Lauren shook her head. That wasn’t the only reason she couldn’t return. There was also the fact that Lauren still lived in the town they had grown up in, and she didn’t want to breathe the same air as her sister, let alone live in the same postal code. Her eyes returned to the mantelpiece, but this time they focused on a large ornamental urn.
“She lived a normal life. A quiet life. Under her new name, she made a good living for herself.” Abi looked up, catching Lauren’s gaze just as she pulled it away from the mantelpiece. “She wanted to be your sister again,” Abi continued. “To re-create the family. Just us three. But you wouldn’t let her.”
Lauren shrugged. “I had my own life to live.”
“And you were going to give up on your sister just like that?”
Lauren nodded. “She could have contacted me. She should have been in touch.”
Abi shook her head. “That’s not true.”
“Why?” Lauren pushed, waiting for her to admit it.
“You know why.”
“It was a long time ago, I forget. You tell me.”
Abi rose to her feet. “Because they wouldn’t let her, that’s why. Because they said she couldn’t have contact with any members of her family. She wasn’t even allowed to use the family name!” She threw her hands in the air and finished with a short burst of laughter, expressing just how absurd the demand had been. “Crazy that, isn’t it?”

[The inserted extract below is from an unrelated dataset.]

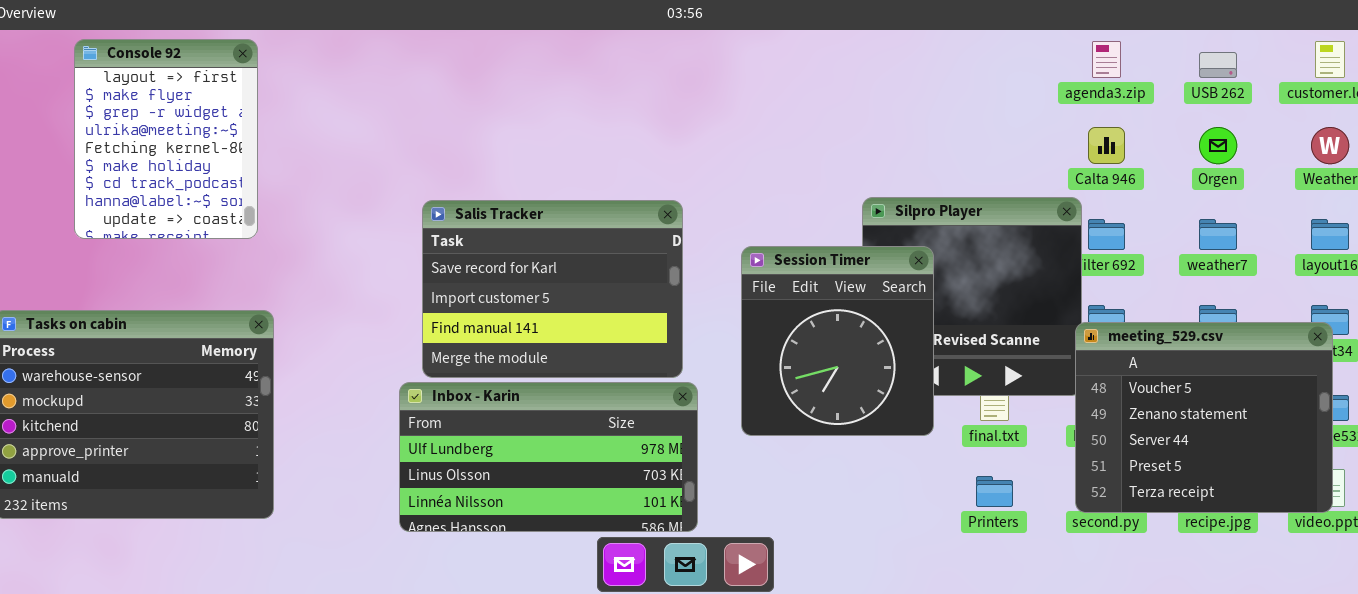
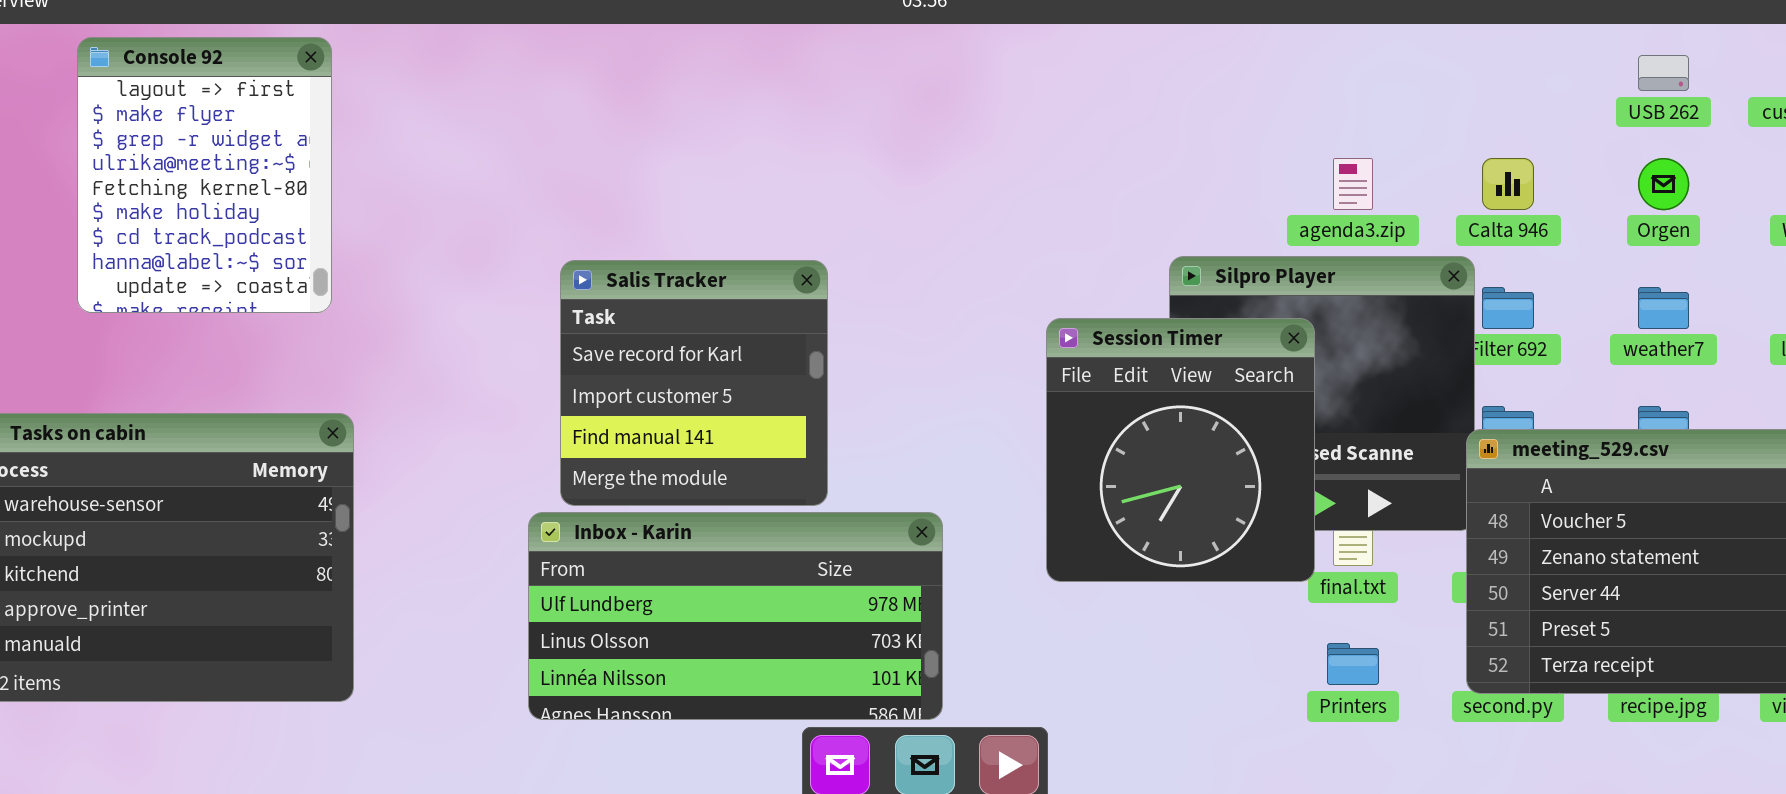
agenda3.zip: [1092,41,1121,78] -> [1333,158,1373,210], moved
Salis Tracker: [422,200,683,378] -> [560,260,828,506], resized
Session Timer: [741,246,934,436] -> [1046,318,1315,582], moved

“It was a restraining order, if I remember, right?”
Abi nodded. “Restraining order,” she mimicked. “If you could believe such a thing. Imagine arresting someone for seeing their own family!”
“Imagine that…” Lauren said slowly, keeping eye contact. “So, did she ever break that restraining order?”
“Of course not. She’s a law-abiding girl.”
“Except when she’s burning down houses and killing her parents, you mean?”
“How dare you—”
“Tell me this,” Lauren said quickly as Abi advanced on her again. “If she didn’t break it, then what the hell are you doing here and how the fuck were you in her life for so many years?”
Abi stopped still, the anger fading, dripping from her face like warm ice cream.
“You’re a member of her family, right?”
Abi didn’t respond, her eyes vacant, her expression empty.
“So, tell me, did she break it or not? And while you’re at it,” Lauren added, “take a look at the mantelpiece there and answer me this question: if you’re my grandmother, then why are your ashes above my fucking fireplace?”